Chinese boost for Scotch whisky industry
- 7 November 2010
- From the section Scotland
The Scotch whisky industry is set for a multi-million pound boost after securing greater legal protection for the brand in China.
UK Business Secretary Vince Cable is to sign an agreement with Chinese officials which will recognise the brand as whisky produced in Scotland.
It means Scotch whisky on sale in China can only be sold according to UK rules.
The UK government estimates the deal could increase sales by tens of millions of pounds a year.
Under the agreement, Scotch whisky will be granted geographical indication of origin status, which officials said would give consumers greater certainty that the product bought was genuine.
The Scotch Whisky Association (SWA) first applied to the Chinese government for geographical indication of origin status in 2007.
In 2009, First Minister Alex Salmond led a delegation with the SWA, Scottish Enterprise and the UK Ambassador in Beijing to press the case with Chinese officials.
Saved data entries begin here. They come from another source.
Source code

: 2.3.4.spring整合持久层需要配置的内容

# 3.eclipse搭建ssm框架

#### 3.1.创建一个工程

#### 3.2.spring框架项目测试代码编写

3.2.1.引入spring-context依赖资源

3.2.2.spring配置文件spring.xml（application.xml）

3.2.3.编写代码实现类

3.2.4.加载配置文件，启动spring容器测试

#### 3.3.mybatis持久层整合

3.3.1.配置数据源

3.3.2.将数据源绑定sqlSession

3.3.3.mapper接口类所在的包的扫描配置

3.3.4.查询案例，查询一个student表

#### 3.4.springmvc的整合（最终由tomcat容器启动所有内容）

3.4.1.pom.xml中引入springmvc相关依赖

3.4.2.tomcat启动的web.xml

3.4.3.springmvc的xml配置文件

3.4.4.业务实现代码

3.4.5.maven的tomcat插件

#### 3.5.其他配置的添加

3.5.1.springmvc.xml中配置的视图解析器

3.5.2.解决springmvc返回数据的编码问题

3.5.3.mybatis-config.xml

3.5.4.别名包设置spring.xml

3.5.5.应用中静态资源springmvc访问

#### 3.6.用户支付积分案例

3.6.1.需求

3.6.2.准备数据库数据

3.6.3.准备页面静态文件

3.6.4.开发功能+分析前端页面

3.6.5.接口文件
Mr Salmond returned again in July this year to help secure the designation.
In a market currently worth £80m a year, the SWA estimates sales in China will grow by 100% in the next four to five years as a result of the geographical indication registration.
Mr Cable said: "Scotch whisky is a brand recognised worldwide so it is important all consumers should have confidence that the product they are buying is genuine.
"This agreement means greater legal protection in China which will only help strengthen export sales of this successful Scottish product."
The registration followed co-operation between UK Trade and Investment, the Department for Environment, Food and Rural Affairs (Defra), the SWA and the British Embassy in Beijing.
UK Agriculture Minister Jim Paice said: "If it says Scotch whisky on the bottle, it will be Scotch whisky in the bottle in China's bars, restaurants, hotels and homes."